I have the following minimal example of summing an array (taken from here):
#lib.cpp
template<typename T>
T arr_sum(T *arr, int size)
{
T temp=0;
for (int i=0; i != size; ++i){
temp += arr[i];
}
return temp;
}
#lib_wrapper.pyx
cimport cython
ctypedef fused float_t:
cython.float
cython.double
cdef extern from "lib.cpp" nogil:
T arr_sum[T](T *arr, size_t size)
def py_arr_sum(float_t[:] arr not None):
return arr_sum(&arr[0], arr.shape[0])
#setup.py
from setuptools import setup
from setuptools.extension import Extension
from Cython.Distutils import build_ext
import numpy as np
ext_modules = [Extension("lib_wrapper", ["lib_wrapper.pyx"],
include_dirs=[np.get_include()],
extra_compile_args=["-std=c++11", "-O1"],
language="c++")]
setup(
name='Rank Filter 1D Cython',
cmdclass={'build_ext': build_ext},
ext_modules=ext_modules
)
applying python setup.py build_ext --inplace
produces a 202K size shared object lib_wrapper.cpython-39-darwin.so. gcc -shared -fPIC -O1 -o lib.so lib.cpp
would produce a smaller object of ~4K size.
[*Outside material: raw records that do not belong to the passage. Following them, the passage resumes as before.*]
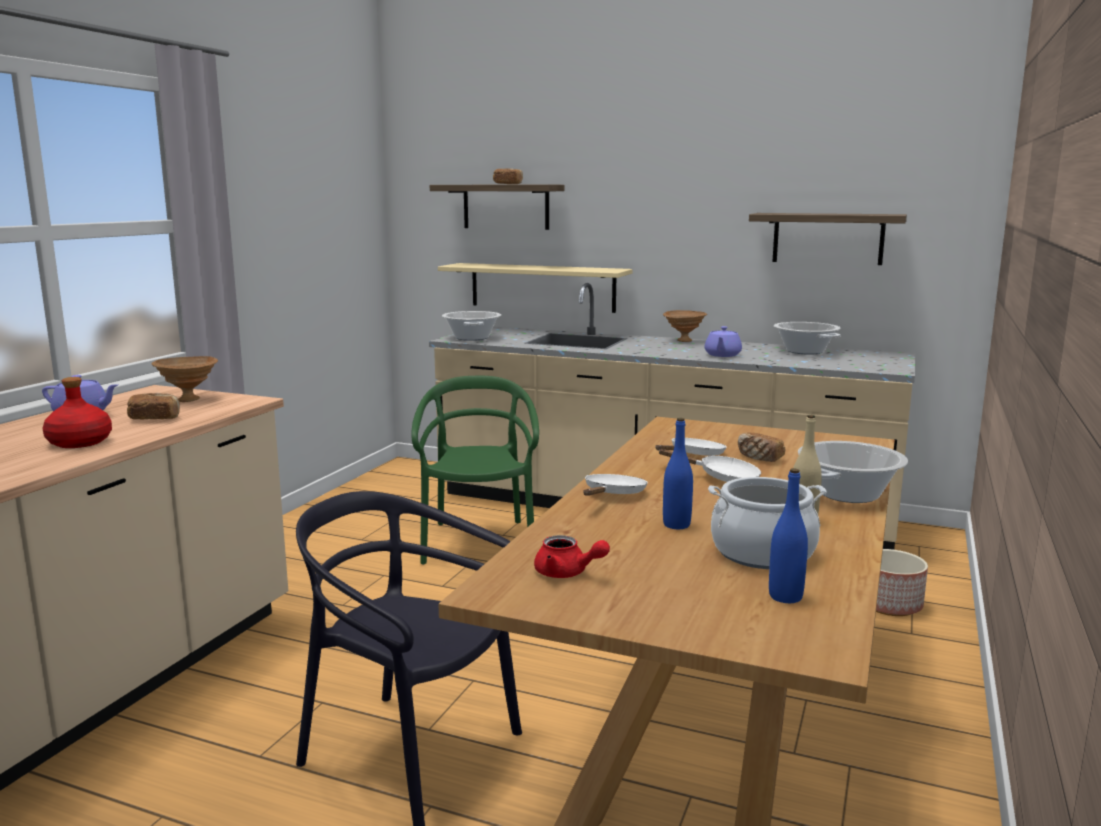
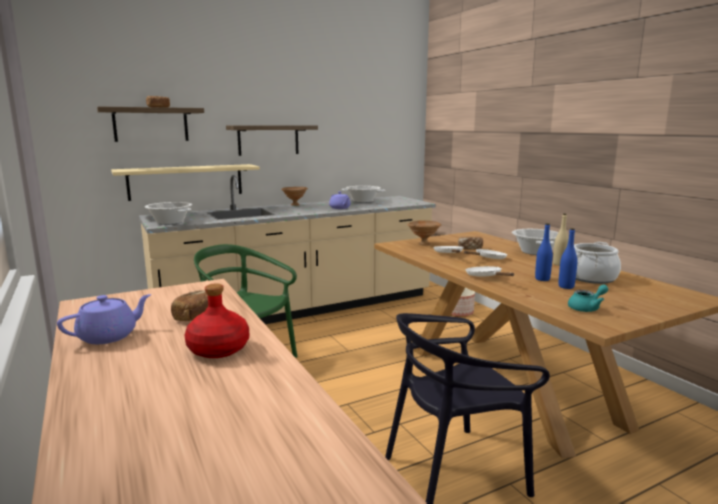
camera: 50 degrees left, 0 degrees up
(188, 399) = (154, 299): brown bowl -> brown bowl (423, 244)
(567, 573) = (587, 308): red teapot -> turquoise teapot
(785, 596) = (643, 287): blue bottle -> blue bottle (566, 286)
(828, 238) = (356, 140): shelf -> shelf (268, 140)

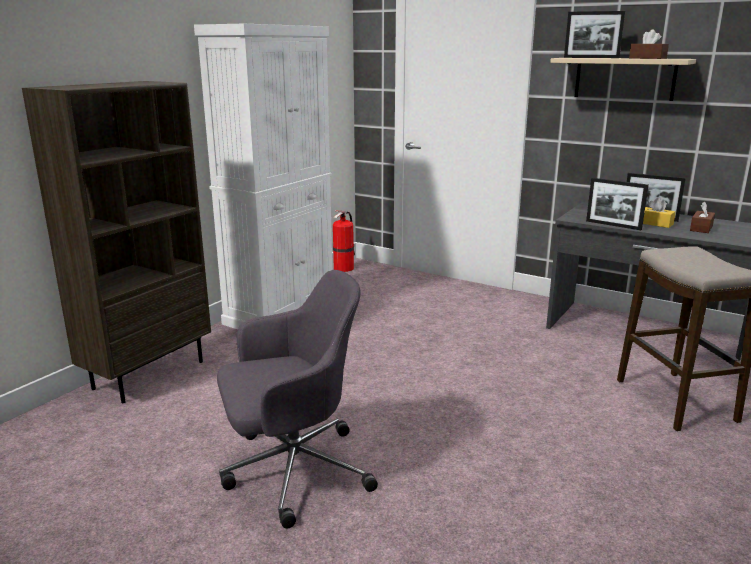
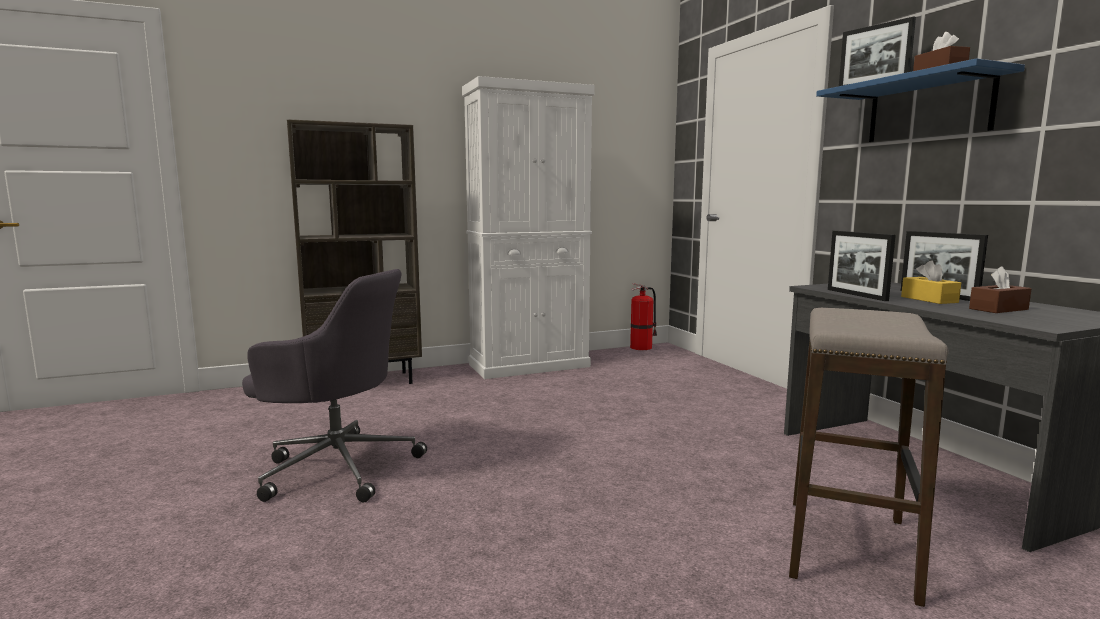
camera: 35 degrees right, 10 degrees down
(624, 78) = (928, 109): beige shelf -> blue shelf

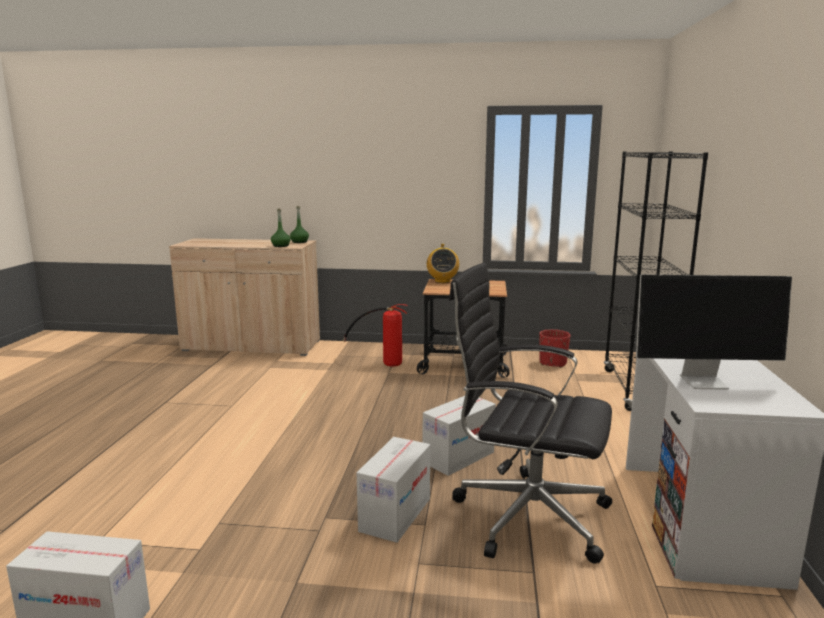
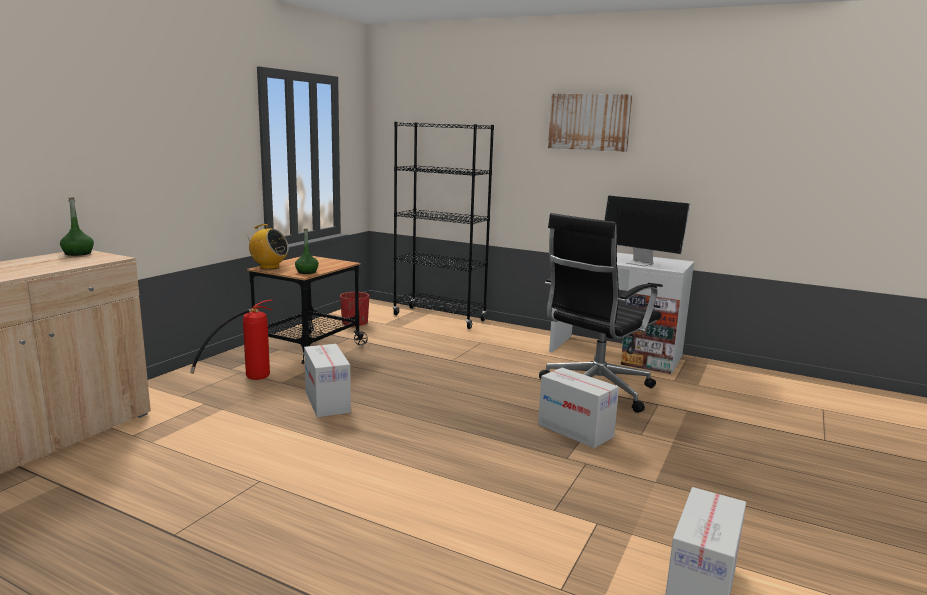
camera: 70 degrees left, 0 degrees up
(281, 246) = (88, 261): green bottle -> green bottle (306, 272)
(458, 457) = (499, 392): cardboard box -> cardboard box (327, 402)
(704, 382) = (640, 263): monitor -> monitor turned 105 degrees clockwise
(774, 144) = (589, 122): none -> picture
I assume that the redundancy in the file size comes from the C++- Python bridge, created by Cython.
Considering the numerous methods such as Numpy-C API, pybind11, etc, which one would allow the creation of this bridge without such a large file size overhead? Please exclude ctypes from the suggestions - it seems to bring a large addition to access time.